Monday, May 21, 2007

I am sorry...

Life is just about choice. I made a wrong choice again, TV and phone, I choose phone. I wouldn't wish to elaborate more, but well let's just forget all about it. There's just this coincdence, 1 of them have a ringtone of "大哥" which i don't know till another recommend me "Never Let You Go". What a coincdence, one is cantonese version another is english, sang by Janice. Haiz... A emo song, nice i would say... This song will definitely remind me of this 2 person..

Ok enough for my emo at this point of time, i should just move forward... I hope my dream won't change... go army, go uni (local or overseas) it depends. Hais.. I just don't wish to get involve in another r/s till then bah... sick, tired and feeling like a loser. DAMM!! in the mean time, i just have to work and work like a slave bah...

Flor- I am sorry I really hurt you so much. I just dunno how to phrase it out to you. I guess there's better guyz out there than me. I am just a coward, jerk ass. I am really sorry, I know it's craps, i just say sry, and sry really doesn't mean any shit... But yes, sorry.

Wednesday, May 16, 2007

21 yrs old? Mature Adults? Am I ?

i am so sianz!! omg... we are all turning adults... Why do i say that?

Attended Waicong, Grace Chee, Keekim, keepoh, Geraldine and Weikang's 21 bday... Grace Quek baby also 1months old le... WOW!!! We are all so old.. but why am i still so indecisive? Been really slogging at work and no time to really sit down and think about it... Haiz..

*pondering*

Tuesday, May 08, 2007

STTC- SUX to the CORE!!!

What have I to say? I am really damm tired... Can't seems to enjoy any momment out there after graduating... Been working like a mad cow... Some aunties and uncles at kopitiam can say wah, u work so much to earn for what? Even my friend who saw me ask me and I short of cash.. Well, I don't think i need so much, and i didn't know my job was that demanding when i sign the contract.

Since the start of project, everyday is OT, and on weekends i still have to work. So what is that? Do i really have a choice? Things are not going my way, army letter received and it's not NDU, but tekong... NTU rejected my application, chances of NUS just seem so slim.. WTH?! Been thinking optimistically, well they dont want me, i can just go overseas.. but how? i still got fucking 2 years to serve. Plan for future just seems to be so screwed up. So do i actually have time to think for relationship?

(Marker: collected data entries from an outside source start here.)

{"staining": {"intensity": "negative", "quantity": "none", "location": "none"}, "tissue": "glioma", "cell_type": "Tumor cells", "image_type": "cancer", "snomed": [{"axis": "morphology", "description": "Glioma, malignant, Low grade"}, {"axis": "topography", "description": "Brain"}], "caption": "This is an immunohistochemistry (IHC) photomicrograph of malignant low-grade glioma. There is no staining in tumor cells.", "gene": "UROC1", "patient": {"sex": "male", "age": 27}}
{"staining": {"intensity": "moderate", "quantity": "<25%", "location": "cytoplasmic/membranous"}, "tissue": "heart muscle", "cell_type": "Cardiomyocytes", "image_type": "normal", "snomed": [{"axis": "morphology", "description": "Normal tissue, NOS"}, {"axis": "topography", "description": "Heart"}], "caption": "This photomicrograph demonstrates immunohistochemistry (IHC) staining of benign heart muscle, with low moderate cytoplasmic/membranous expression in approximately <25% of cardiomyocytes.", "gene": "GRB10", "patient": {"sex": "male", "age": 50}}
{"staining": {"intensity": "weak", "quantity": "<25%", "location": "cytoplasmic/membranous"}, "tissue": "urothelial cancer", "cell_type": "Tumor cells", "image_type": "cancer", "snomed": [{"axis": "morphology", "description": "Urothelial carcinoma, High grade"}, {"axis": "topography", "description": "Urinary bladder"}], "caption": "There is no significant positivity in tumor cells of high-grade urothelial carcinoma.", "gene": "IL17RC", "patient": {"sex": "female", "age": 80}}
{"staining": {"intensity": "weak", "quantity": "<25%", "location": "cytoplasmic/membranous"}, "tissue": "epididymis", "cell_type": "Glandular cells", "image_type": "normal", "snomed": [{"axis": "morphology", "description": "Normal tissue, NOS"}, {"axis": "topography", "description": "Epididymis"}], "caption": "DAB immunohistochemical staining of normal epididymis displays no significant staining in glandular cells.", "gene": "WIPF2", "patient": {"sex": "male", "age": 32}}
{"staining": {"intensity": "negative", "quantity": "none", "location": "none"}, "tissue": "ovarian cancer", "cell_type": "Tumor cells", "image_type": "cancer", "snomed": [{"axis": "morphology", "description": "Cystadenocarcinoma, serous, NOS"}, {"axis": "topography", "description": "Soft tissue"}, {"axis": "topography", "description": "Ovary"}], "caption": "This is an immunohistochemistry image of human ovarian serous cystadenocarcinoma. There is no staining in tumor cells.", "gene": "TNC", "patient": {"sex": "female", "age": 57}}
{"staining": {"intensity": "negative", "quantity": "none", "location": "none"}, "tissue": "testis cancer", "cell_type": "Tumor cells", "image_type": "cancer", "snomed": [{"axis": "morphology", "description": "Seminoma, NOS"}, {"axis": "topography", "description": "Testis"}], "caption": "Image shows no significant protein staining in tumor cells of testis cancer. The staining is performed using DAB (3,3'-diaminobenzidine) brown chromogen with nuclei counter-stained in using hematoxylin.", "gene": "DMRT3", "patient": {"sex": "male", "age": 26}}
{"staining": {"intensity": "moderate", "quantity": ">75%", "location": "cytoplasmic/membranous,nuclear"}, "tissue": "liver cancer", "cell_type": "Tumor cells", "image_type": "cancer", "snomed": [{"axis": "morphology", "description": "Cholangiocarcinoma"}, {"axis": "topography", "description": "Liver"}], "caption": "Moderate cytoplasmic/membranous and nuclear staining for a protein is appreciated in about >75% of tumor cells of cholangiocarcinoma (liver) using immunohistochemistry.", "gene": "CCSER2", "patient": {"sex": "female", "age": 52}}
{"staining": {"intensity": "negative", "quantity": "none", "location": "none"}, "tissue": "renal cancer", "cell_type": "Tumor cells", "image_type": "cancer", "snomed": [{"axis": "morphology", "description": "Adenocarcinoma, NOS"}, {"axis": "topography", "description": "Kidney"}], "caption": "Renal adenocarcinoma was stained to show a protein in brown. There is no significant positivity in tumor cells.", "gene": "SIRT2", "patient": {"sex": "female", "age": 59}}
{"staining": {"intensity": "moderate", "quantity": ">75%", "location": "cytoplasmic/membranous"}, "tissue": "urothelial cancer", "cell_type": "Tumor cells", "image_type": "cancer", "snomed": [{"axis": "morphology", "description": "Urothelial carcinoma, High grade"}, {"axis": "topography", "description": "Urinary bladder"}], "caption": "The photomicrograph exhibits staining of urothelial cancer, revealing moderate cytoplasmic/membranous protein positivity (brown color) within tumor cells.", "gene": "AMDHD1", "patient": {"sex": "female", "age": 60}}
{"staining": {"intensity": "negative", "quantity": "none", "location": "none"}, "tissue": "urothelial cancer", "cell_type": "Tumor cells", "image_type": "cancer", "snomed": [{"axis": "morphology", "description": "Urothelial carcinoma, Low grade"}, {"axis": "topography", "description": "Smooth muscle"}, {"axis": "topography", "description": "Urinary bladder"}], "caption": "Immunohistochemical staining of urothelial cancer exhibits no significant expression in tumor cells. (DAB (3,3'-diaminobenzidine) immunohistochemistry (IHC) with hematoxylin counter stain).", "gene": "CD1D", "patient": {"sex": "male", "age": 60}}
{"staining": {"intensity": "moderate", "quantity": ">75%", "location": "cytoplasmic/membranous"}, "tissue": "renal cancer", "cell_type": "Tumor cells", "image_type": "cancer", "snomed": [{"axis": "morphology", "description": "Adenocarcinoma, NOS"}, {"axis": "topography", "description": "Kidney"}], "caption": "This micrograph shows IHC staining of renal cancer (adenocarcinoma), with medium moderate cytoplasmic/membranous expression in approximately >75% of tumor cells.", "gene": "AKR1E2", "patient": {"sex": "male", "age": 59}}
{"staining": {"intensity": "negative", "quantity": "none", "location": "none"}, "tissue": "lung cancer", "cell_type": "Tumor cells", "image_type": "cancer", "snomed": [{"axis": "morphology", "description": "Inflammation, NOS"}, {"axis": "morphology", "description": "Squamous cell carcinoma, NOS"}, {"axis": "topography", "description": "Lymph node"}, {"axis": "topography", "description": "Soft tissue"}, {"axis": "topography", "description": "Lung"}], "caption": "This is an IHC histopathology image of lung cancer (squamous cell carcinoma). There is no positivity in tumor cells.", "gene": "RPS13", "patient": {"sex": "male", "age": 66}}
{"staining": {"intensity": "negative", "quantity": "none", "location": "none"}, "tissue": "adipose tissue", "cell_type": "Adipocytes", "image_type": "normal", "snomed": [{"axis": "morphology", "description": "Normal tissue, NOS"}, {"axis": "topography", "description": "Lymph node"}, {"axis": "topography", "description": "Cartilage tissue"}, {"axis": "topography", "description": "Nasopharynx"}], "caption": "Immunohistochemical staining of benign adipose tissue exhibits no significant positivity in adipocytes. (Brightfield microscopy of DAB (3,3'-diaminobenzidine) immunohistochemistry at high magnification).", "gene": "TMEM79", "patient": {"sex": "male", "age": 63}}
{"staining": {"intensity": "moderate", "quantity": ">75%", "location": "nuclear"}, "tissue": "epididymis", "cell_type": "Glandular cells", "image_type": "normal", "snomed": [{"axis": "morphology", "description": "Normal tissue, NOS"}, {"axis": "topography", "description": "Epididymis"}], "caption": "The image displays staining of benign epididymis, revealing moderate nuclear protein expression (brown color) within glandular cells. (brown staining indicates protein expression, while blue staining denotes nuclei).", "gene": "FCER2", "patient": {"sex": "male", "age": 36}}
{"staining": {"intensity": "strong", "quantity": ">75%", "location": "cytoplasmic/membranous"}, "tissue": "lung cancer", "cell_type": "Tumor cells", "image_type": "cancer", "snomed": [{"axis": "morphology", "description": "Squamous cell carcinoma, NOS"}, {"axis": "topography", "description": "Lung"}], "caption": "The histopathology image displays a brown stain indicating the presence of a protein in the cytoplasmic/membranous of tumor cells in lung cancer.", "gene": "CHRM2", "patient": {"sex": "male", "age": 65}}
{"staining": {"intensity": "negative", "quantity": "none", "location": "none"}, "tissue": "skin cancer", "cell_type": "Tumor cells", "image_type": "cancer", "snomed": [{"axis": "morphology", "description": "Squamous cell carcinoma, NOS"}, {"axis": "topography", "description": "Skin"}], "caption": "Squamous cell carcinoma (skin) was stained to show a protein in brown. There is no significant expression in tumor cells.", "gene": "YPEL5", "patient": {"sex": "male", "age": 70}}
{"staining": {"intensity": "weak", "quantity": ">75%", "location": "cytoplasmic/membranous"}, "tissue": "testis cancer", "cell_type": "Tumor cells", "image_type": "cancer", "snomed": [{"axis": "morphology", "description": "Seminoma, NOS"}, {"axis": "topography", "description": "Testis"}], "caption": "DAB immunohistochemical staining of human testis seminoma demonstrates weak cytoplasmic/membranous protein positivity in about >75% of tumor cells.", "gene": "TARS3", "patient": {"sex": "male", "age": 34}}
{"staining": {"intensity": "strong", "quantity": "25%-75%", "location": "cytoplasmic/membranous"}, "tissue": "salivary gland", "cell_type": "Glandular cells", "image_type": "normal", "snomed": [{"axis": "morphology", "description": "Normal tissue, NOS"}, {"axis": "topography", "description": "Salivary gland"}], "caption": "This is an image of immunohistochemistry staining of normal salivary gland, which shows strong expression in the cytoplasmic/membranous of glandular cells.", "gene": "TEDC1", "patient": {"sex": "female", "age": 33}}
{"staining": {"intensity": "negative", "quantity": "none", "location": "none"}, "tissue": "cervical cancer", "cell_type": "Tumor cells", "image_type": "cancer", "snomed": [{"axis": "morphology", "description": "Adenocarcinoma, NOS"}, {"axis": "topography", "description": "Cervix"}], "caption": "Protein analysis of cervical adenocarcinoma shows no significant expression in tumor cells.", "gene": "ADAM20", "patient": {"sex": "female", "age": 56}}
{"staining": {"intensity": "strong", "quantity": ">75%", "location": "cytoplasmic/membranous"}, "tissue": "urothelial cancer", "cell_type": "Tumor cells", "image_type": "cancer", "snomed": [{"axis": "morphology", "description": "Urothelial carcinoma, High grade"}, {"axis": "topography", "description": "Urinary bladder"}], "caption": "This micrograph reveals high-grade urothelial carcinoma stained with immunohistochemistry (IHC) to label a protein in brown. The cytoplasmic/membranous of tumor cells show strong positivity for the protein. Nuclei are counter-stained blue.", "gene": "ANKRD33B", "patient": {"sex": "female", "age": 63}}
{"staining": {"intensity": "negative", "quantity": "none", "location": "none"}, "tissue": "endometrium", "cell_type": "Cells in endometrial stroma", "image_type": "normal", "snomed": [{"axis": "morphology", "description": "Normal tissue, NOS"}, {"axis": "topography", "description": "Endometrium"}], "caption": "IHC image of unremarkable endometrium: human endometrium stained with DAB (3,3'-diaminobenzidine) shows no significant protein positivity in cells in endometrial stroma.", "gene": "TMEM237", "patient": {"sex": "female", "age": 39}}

I am seriously unsure whether I should... I felt guilty for dragging, but I am just unsure of it. I don't even have time for my family and friend out there... I promised then supper session before I graduated till now... I want go swimming weekly, I wan go there and there... WTH!?!?!?!?!!?!?!?! But do i really have those extra times? Why do I always have to make a decision? GF or NO GF? Enjoy or work? Life just sux when you have to made a choice, and you won't know what opportunity cost you would be missing when you made the wrong choice. In short, life is never easy, it simply SUX to the core!!!